Rechnungskürzung - Klage der Werkstatt aus abgetretenem Recht nicht mehr empfehlenswert

Bisher hatten Sie als Betrieb bei einer unberechtigten Rechnungskürzung durch den leistungspflichtigen Versicherer zwei Möglichkeiten, sich gerichtlich gegen die Kürzungen zur Wehr zu setzten.

  • Der Kunde klagt den gekürzten Betrag ein
  • Sie klagen als Werkstatt selbst die Kürzung ein, nachdem der Kunde Ihnen das Recht an dem Schaden abgetreten hat

Meist sind die Werkstätten gegen den Versicherer aus abgetretenem Recht vorgegangen, da dies der bequemere Weg war, ohne dass der Kunde hierbei noch weiter „belästigt“ werden musste.

Aufgrund einer neuen Entscheidung des Bundesgerichtshofs können wir Ihnen jedoch nicht mehr empfehlen, als Werkstatt aus abgetretenem Recht gegen die Versicherung vorzugehen. Der Bundesgerichtshof hat in einer aktuellen Entscheidung (Az.: VI ZR 147/21) seine Rechtsprechung zum Werkstattrisiko präzisiert und teilweise abgeändert. Am Ende des Urteils macht der BGH deutlich, dass er die Rechtsprechung zum Werkstattrisiko dann nicht mehr anwenden möchte, wenn nicht der Kunde, sondern der Reparaturbetrieb unter Vorlage einer entsprechenden Abtretung Klage erhebt. Der BGH führt insoweit aus:

„Eine uneingeschränkte Übertragung (der Rechtsprechung zum Werkstattrisiko) auf die hier gegebene Fallkonstellation (Klage aus abgetretenem Recht) könnte zu dem unbilligen Ergebnis führen, dass die Werkstatt vom Schädiger über den Weg des Schadenersatzes für Reparaturleistungen eine „Vergütung“ erhält, die sie von dem Geschädigten als ihrem Auftraggeber nach werkvertraglichen Grundsätzen nicht hätte verlangen können.“

Was bedeutet dies?

Die Rechtsprechung zum Werkstattrisiko hat es bisher ermöglicht, die Rechnungsbeträge vom Versicherer zu fordern, ohne dass es zu einer Überprüfung der Angemessenheit der Rechnung in technischer Hinsicht kam. Dies bleibt auch weiterhin so, wenn der Kunde vor der Beauftragung der Werkstatt einen Sachverständigen beauftragt hat, auf dieser Grundlage den Reparaturauftrag der Werkstatt erteilt und die Werkstattrechnung im Wesentlichen mit dem Gutachten korrespondiert.

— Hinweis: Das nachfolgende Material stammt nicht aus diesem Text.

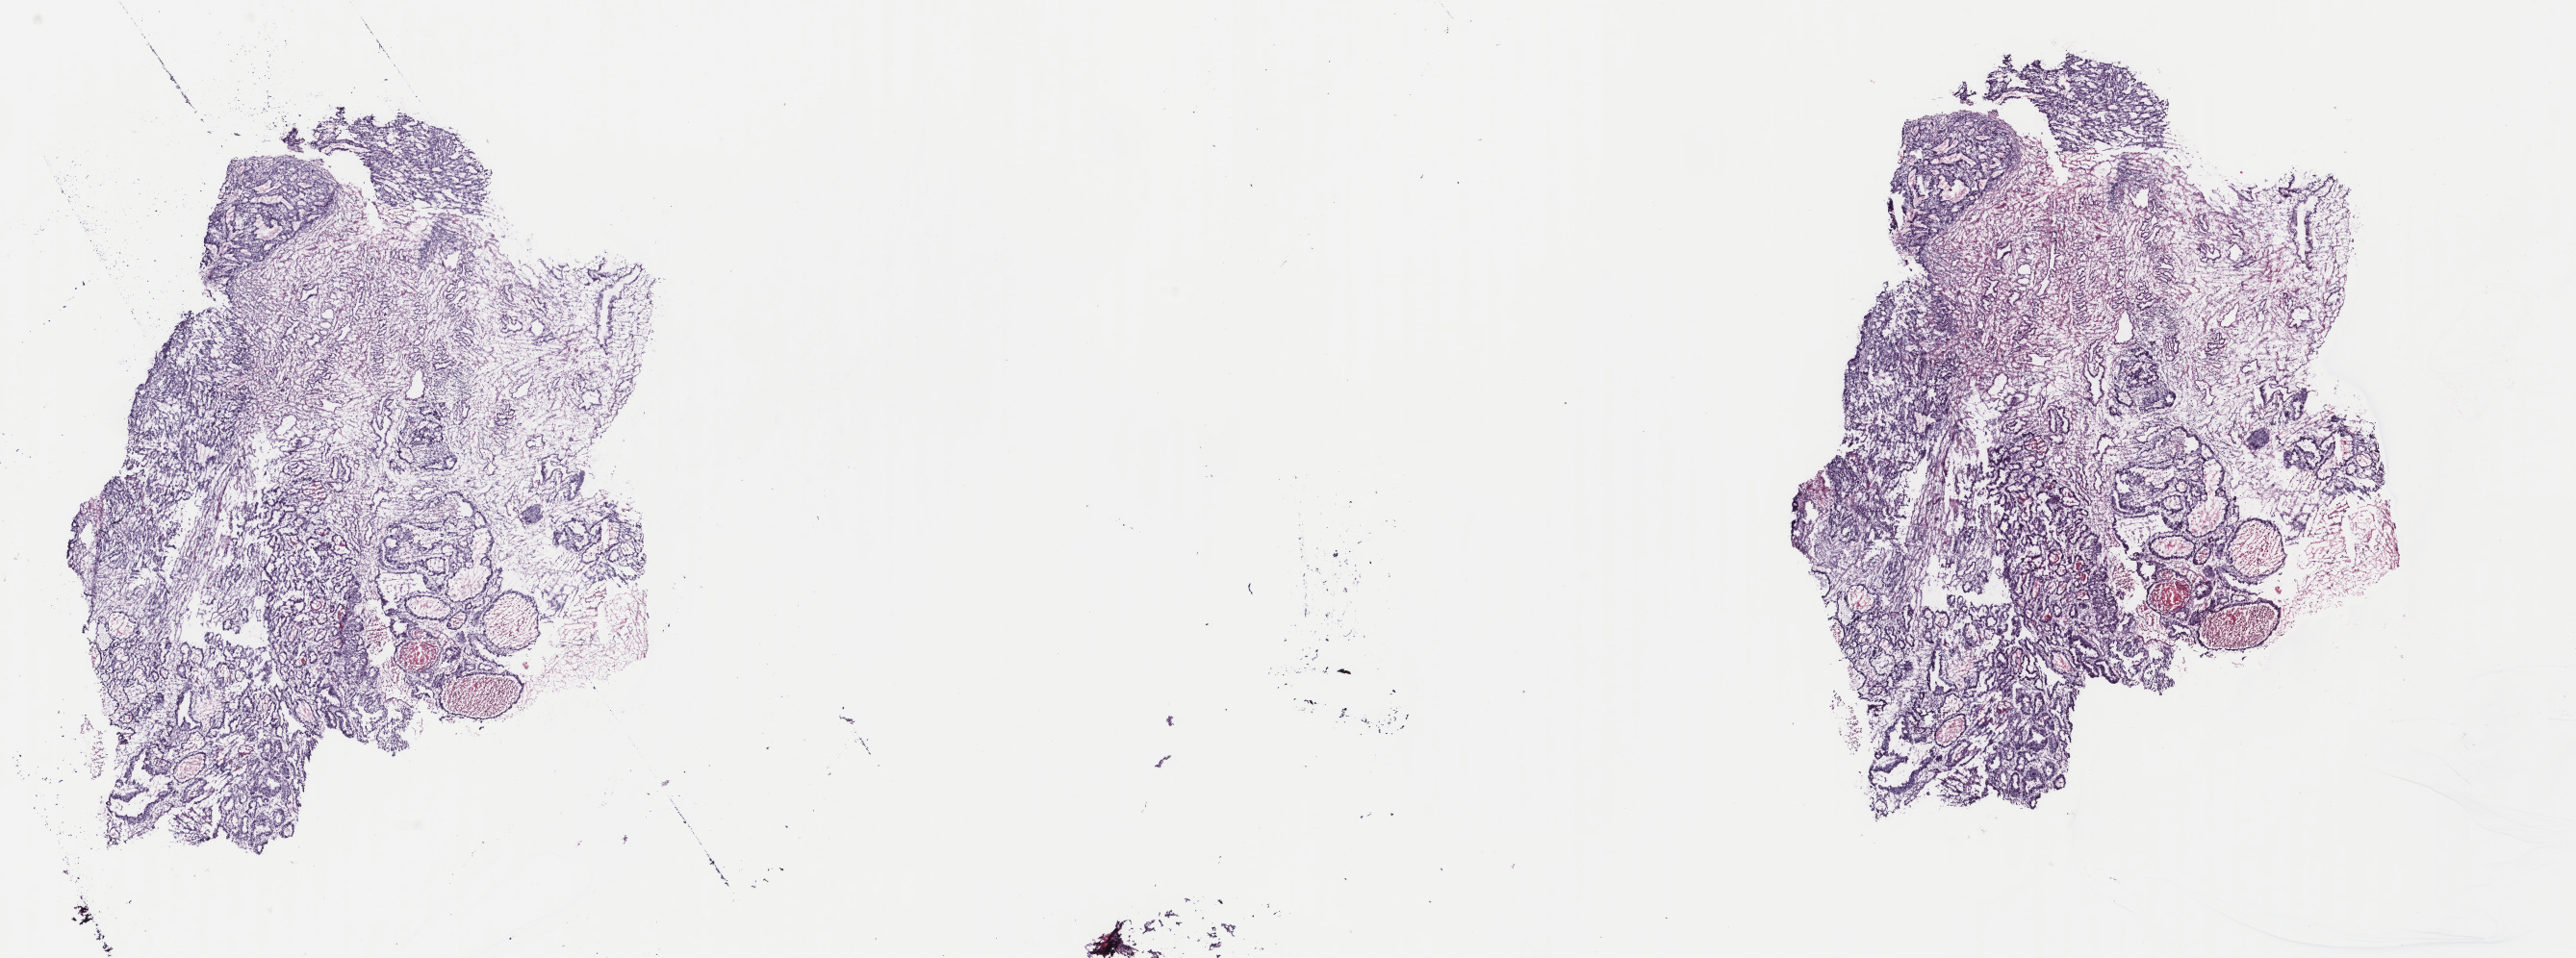
Hematoxylin and eosin (H&E) stained whole-slide image, low-resolution overview of the scanned area, about 21.2 x 7.9 mm; frozen section; sample: primary tumour, esophagus. Male, age 60 years at initial diagnosis. Histologic grade: GX (grade cannot be assessed). Composition of this section per pathologist review: tumour cells 70%, tumour nuclei 65%, normal cells 28%, stromal cells 0%, necrosis 2%. Inflammatory infiltration, as recorded: lymphocyte infiltration 0%, monocyte infiltration 0%, neutrophil infiltration 0%.
Diagnosis: Adenocarcinoma, NOS (lower third of esophagus). Lymph nodes positive (case pathology): 3 of 15 examined. AJCC pathologic stage: IIB (6th edition).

Klagt aber nun die Werkstatt aus abgetretenem Recht, so will der BGH diese Vergünstigung nicht mehr gewähren. Die Folge wäre dann, dass über jede streitige Reparaturmaßnahme (z.B. Beilackierung) im Prozess Beweis erhoben werden müsste durch Einholung eines Sachverständigengutachtens. Die insoweit beweisbelastete Reparaturwerkstatt müsste dann einen erheblichen gerichtlichen Auslagenvorschuss (meist 1.000,00 € oder mehr) an die Gerichtskasse zahlen, damit der Prozess weitergeführt werden kann. Das Risiko, dass ein nachträglich beauftragter Sachverständiger an den Reparaturkosten etwas auszusetzen hat, ist nicht zu unterschätzen. Dies würde dann zu einem teilweisen Unterliegen der Werkstatt mit erheblichem finanziellem Risiko führen.

Im Hinblick auf diese Änderung der Rechtsprechung rät der ZKF daher von Klagen der reparaturausführenden Werkstatt aus abgetretenem Recht gegen den Versicherer ab. Diese Klagen sind zwar nach wie vor rechtlich möglich, jedoch mit einem sehr hohen Prozessrisiko behaftet.
Möchte der Kunde den beanstandeten Restbetrag aus einer Rechnungskürzung gegen die Versicherung einklagen, so hat er nach wie vor die Möglichkeit, sich auf die Rechtsprechung zum Werkstattrisiko zu berufen. Wichtig ist aber auch hier, dass der Kunde vor der Beauftragung der Werkstatt einen Sachverständigen hinzugezogen hat.